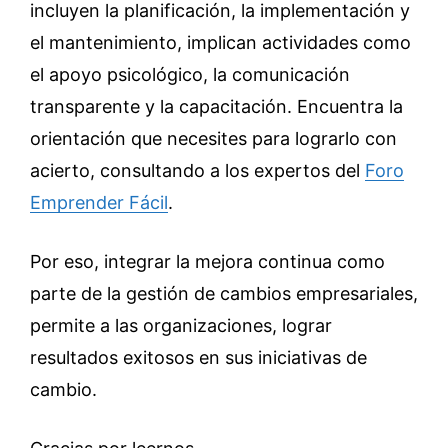
incluyen la planificación, la implementación y
el mantenimiento, implican actividades como
el apoyo psicológico, la comunicación
transparente y la capacitación. Encuentra la
orientación que necesites para lograrlo con
acierto, consultando a los expertos del
Foro
Emprender Fácil
.
Por eso, integrar la mejora continua como
parte de la gestión de cambios empresariales,
permite a las organizaciones, lograr
resultados exitosos en sus iniciativas de
cambio.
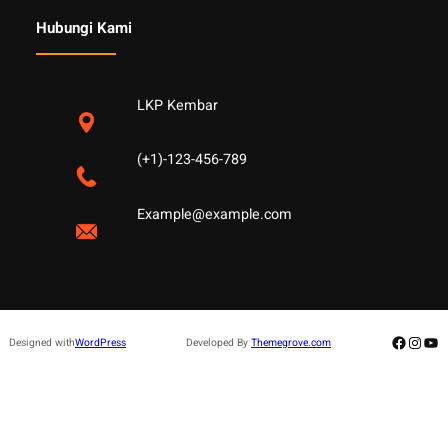
Hubungi Kami
LKP Kembar
(+1)-123-456-789
Example@example.com
Facebo
Insta
Yo
Designed with
WordPress
Developed By
Themegrove.com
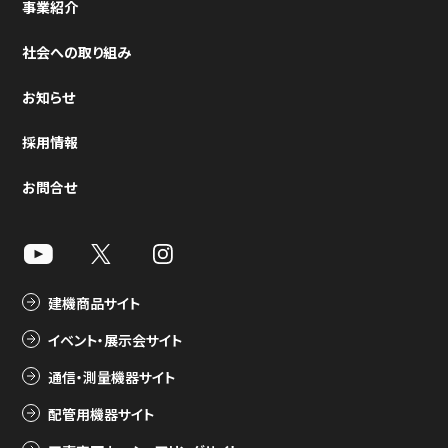
事業紹介
社会への取り組み
お知らせ
採用情報
お問合せ
建機商品サイト
イベント・展示会サイト
通信・測量機器サイト
配管用機器サイト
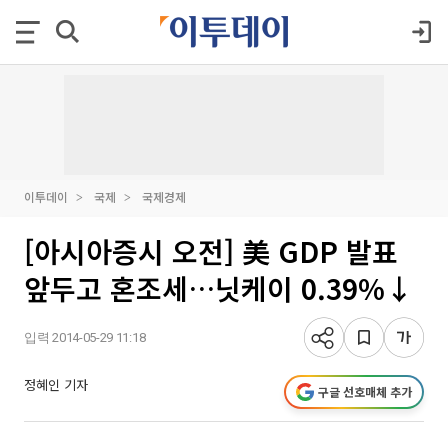
이투데이
국제
국제경제
[아시아증시 오전] 美 GDP 발표
앞두고 혼조세…닛케이 0.39%↓
입력 2014-05-29 11:18
정혜인 기자
구글 선호매체 추가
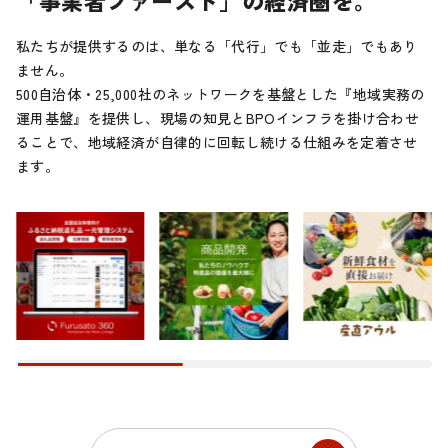
私たちが提供するのは、単なる「代行」でも「並走」でもあり
ません。
500自治体・25,000社のネットワークを基盤とした『地域実務の
運用基盤』を提供し、現場の知見とBPOインフラを掛け合わせ
ることで、地域経済が自律的に回転し続ける仕組みを定着させ
ます。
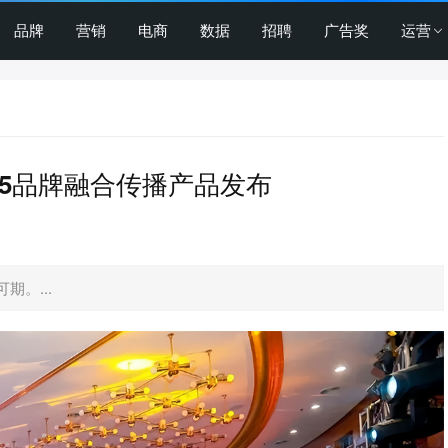
品牌
营销
电商
数据
招聘
广告奖
运营
25品牌融合传播产品发布
。...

▸ **Request**: Give the number of lines in the entries that contain the word "como", with no other text.

▸ **Problem solution**: 2